*Data excerpts:*

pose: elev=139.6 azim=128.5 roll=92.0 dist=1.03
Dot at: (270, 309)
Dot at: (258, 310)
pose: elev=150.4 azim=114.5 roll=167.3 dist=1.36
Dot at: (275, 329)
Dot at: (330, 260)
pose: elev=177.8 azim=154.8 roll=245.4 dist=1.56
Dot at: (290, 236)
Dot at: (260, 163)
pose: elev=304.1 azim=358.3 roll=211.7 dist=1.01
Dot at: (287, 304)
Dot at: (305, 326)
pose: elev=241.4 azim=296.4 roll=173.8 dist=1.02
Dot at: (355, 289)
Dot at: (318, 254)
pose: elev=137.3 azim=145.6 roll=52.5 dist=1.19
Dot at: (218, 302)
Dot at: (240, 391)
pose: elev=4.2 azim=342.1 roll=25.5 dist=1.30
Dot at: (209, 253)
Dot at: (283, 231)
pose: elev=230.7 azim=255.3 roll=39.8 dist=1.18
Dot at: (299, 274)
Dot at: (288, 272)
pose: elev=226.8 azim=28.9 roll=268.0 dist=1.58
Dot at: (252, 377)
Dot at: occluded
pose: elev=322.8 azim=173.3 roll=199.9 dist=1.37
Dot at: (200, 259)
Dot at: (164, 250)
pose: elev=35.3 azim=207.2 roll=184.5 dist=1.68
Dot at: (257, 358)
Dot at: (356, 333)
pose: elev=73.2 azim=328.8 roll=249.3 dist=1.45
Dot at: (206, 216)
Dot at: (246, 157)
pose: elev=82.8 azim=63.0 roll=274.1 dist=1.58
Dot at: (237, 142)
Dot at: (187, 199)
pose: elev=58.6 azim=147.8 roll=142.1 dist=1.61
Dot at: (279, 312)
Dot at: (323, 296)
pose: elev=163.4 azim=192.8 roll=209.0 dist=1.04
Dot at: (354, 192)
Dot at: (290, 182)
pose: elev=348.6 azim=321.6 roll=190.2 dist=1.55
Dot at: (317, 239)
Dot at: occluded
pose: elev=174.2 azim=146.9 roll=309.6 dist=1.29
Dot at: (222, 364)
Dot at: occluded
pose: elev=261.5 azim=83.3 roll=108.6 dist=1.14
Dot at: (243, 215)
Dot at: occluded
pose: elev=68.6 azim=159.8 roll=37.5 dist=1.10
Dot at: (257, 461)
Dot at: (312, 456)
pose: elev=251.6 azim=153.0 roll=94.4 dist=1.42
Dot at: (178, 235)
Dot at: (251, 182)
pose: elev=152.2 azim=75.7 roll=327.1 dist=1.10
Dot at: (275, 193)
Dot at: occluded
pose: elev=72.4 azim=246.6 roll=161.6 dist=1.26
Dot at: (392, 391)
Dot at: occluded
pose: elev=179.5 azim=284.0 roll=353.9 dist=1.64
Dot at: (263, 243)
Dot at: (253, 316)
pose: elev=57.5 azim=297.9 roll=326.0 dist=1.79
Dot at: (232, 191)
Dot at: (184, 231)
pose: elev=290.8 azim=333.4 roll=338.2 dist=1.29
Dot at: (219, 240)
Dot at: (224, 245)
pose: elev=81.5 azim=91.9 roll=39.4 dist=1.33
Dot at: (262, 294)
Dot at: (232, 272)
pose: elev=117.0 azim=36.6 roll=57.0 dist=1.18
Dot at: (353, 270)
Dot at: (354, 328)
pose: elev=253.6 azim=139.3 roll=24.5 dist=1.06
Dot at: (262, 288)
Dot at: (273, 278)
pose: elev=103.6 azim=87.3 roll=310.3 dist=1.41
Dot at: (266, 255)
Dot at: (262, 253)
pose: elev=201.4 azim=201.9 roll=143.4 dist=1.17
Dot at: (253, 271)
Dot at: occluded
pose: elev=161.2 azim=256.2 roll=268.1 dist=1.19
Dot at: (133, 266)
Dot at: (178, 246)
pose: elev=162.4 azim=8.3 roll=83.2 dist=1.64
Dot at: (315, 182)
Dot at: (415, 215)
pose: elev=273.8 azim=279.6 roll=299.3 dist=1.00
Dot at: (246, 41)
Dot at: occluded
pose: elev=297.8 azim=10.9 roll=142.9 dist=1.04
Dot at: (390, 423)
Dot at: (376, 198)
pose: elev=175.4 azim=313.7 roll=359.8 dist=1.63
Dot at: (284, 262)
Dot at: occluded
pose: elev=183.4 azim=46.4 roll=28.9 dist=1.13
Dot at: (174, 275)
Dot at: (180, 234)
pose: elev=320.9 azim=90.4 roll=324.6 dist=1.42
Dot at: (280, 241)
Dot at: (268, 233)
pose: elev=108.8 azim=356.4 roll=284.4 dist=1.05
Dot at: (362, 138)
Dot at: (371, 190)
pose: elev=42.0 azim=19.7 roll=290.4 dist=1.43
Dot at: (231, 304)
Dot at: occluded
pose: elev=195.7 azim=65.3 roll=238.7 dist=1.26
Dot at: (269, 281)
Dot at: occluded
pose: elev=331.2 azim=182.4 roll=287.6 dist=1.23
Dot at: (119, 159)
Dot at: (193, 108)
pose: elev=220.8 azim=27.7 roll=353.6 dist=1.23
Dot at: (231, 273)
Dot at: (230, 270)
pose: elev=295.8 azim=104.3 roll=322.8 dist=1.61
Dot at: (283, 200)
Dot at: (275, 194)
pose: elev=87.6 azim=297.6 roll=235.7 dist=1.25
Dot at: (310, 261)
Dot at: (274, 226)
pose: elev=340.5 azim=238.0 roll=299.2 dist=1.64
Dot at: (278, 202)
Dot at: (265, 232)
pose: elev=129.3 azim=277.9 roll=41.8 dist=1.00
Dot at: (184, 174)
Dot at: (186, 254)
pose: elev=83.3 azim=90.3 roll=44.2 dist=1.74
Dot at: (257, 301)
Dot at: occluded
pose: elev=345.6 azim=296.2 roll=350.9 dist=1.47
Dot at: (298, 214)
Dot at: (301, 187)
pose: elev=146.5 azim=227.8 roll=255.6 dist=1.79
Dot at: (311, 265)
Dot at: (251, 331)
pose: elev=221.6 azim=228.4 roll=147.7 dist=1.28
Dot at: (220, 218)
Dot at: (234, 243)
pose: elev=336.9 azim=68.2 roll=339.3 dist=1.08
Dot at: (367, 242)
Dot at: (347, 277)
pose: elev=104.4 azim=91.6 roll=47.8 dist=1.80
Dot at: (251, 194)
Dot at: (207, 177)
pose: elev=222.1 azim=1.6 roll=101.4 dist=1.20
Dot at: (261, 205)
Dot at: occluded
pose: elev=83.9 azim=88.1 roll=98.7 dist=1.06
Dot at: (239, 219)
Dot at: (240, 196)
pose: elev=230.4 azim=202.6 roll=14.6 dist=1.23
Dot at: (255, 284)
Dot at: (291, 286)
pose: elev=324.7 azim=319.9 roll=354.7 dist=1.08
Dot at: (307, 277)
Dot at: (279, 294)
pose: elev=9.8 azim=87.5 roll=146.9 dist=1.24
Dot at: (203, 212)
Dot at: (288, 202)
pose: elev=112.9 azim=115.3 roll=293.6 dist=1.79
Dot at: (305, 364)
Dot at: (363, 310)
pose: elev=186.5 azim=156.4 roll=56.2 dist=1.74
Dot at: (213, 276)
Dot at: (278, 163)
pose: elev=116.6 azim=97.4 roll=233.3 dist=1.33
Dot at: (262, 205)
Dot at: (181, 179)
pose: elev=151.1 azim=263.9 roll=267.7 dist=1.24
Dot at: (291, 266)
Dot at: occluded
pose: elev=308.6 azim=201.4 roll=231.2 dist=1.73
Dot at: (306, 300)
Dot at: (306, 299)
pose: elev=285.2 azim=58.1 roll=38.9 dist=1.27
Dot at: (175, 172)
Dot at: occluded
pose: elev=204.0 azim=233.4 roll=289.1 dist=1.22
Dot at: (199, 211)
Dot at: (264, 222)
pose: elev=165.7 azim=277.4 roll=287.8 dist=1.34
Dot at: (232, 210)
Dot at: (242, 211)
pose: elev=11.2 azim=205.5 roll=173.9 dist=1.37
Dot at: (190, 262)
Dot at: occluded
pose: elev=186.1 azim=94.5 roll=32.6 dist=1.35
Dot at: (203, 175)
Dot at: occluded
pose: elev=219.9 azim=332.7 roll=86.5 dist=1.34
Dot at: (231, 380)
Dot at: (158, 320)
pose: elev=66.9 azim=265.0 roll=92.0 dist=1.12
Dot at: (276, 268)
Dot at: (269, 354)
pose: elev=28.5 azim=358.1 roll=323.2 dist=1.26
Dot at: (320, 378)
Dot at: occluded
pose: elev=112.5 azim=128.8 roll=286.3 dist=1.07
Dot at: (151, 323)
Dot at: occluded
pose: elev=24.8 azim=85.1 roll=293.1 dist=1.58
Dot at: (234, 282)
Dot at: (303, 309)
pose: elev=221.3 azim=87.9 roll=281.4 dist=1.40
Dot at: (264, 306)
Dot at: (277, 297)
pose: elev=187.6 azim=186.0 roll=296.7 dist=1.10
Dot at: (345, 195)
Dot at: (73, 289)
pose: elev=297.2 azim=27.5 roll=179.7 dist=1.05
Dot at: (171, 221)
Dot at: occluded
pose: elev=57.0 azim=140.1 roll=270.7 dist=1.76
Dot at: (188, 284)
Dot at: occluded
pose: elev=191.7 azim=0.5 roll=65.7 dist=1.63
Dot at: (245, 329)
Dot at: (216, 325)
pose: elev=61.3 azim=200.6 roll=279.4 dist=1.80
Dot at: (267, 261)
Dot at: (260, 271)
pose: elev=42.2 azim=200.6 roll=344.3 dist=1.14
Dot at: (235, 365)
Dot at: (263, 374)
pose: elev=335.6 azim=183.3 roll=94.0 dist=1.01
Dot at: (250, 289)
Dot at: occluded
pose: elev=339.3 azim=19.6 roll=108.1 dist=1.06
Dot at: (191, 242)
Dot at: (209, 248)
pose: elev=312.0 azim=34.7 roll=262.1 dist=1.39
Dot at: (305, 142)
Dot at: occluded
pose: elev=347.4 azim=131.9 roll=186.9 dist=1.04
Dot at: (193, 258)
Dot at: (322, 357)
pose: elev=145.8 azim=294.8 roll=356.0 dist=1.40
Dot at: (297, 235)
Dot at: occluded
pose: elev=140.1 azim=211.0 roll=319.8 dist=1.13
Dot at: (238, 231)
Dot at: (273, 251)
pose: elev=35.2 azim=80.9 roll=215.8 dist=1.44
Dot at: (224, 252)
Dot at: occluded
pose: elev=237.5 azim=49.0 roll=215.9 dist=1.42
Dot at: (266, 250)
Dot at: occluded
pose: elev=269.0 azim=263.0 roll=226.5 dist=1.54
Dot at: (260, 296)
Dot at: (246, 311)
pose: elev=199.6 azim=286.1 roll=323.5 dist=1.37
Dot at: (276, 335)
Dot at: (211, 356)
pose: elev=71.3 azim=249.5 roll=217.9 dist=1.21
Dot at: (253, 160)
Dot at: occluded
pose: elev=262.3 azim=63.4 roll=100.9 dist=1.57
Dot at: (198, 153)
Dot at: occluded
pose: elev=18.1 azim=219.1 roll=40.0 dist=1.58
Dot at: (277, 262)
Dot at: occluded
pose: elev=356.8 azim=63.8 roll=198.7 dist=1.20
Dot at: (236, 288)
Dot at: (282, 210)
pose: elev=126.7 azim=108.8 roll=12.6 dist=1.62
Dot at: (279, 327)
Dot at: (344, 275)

*Instruction:* Please present the lines between the one holding "pose: elev=195.7 azim=65.3" and the one holding "Dot at: (242, 211)", inclusive, as a Markdown table with the columns Number and Line, numbering each row and leaving out blank lines.

*Written response:*
| Number | Line |
|---|---|
| 1 | pose: elev=195.7 azim=65.3 roll=238.7 dist=1.26 |
| 2 | Dot at: (269, 281) |
| 3 | Dot at: occluded |
| 4 | pose: elev=331.2 azim=182.4 roll=287.6 dist=1.23 |
| 5 | Dot at: (119, 159) |
| 6 | Dot at: (193, 108) |
| 7 | pose: elev=220.8 azim=27.7 roll=353.6 dist=1.23 |
| 8 | Dot at: (231, 273) |
| 9 | Dot at: (230, 270) |
| 10 | pose: elev=295.8 azim=104.3 roll=322.8 dist=1.61 |
| 11 | Dot at: (283, 200) |
| 12 | Dot at: (275, 194) |
| 13 | pose: elev=87.6 azim=297.6 roll=235.7 dist=1.25 |
| 14 | Dot at: (310, 261) |
| 15 | Dot at: (274, 226) |
| 16 | pose: elev=340.5 azim=238.0 roll=299.2 dist=1.64 |
| 17 | Dot at: (278, 202) |
| 18 | Dot at: (265, 232) |
| 19 | pose: elev=129.3 azim=277.9 roll=41.8 dist=1.00 |
| 20 | Dot at: (184, 174) |
| 21 | Dot at: (186, 254) |
| 22 | pose: elev=83.3 azim=90.3 roll=44.2 dist=1.74 |
| 23 | Dot at: (257, 301) |
| 24 | Dot at: occluded |
| 25 | pose: elev=345.6 azim=296.2 roll=350.9 dist=1.47 |
| 26 | Dot at: (298, 214) |
| 27 | Dot at: (301, 187) |
| 28 | pose: elev=146.5 azim=227.8 roll=255.6 dist=1.79 |
| 29 | Dot at: (311, 265) |
| 30 | Dot at: (251, 331) |
| 31 | pose: elev=221.6 azim=228.4 roll=147.7 dist=1.28 |
| 32 | Dot at: (220, 218) |
| 33 | Dot at: (234, 243) |
| 34 | pose: elev=336.9 azim=68.2 roll=339.3 dist=1.08 |
| 35 | Dot at: (367, 242) |
| 36 | Dot at: (347, 277) |
| 37 | pose: elev=104.4 azim=91.6 roll=47.8 dist=1.80 |
| 38 | Dot at: (251, 194) |
| 39 | Dot at: (207, 177) |
| 40 | pose: elev=222.1 azim=1.6 roll=101.4 dist=1.20 |
| 41 | Dot at: (261, 205) |
| 42 | Dot at: occluded |
| 43 | pose: elev=83.9 azim=88.1 roll=98.7 dist=1.06 |
| 44 | Dot at: (239, 219) |
| 45 | Dot at: (240, 196) |
| 46 | pose: elev=230.4 azim=202.6 roll=14.6 dist=1.23 |
| 47 | Dot at: (255, 284) |
| 48 | Dot at: (291, 286) |
| 49 | pose: elev=324.7 azim=319.9 roll=354.7 dist=1.08 |
| 50 | Dot at: (307, 277) |
| 51 | Dot at: (279, 294) |
| 52 | pose: elev=9.8 azim=87.5 roll=146.9 dist=1.24 |
| 53 | Dot at: (203, 212) |
| 54 | Dot at: (288, 202) |
| 55 | pose: elev=112.9 azim=115.3 roll=293.6 dist=1.79 |
| 56 | Dot at: (305, 364) |
| 57 | Dot at: (363, 310) |
| 58 | pose: elev=186.5 azim=156.4 roll=56.2 dist=1.74 |
| 59 | Dot at: (213, 276) |
| 60 | Dot at: (278, 163) |
| 61 | pose: elev=116.6 azim=97.4 roll=233.3 dist=1.33 |
| 62 | Dot at: (262, 205) |
| 63 | Dot at: (181, 179) |
| 64 | pose: elev=151.1 azim=263.9 roll=267.7 dist=1.24 |
| 65 | Dot at: (291, 266) |
| 66 | Dot at: occluded |
| 67 | pose: elev=308.6 azim=201.4 roll=231.2 dist=1.73 |
| 68 | Dot at: (306, 300) |
| 69 | Dot at: (306, 299) |
| 70 | pose: elev=285.2 azim=58.1 roll=38.9 dist=1.27 |
| 71 | Dot at: (175, 172) |
| 72 | Dot at: occluded |
| 73 | pose: elev=204.0 azim=233.4 roll=289.1 dist=1.22 |
| 74 | Dot at: (199, 211) |
| 75 | Dot at: (264, 222) |
| 76 | pose: elev=165.7 azim=277.4 roll=287.8 dist=1.34 |
| 77 | Dot at: (232, 210) |
| 78 | Dot at: (242, 211) |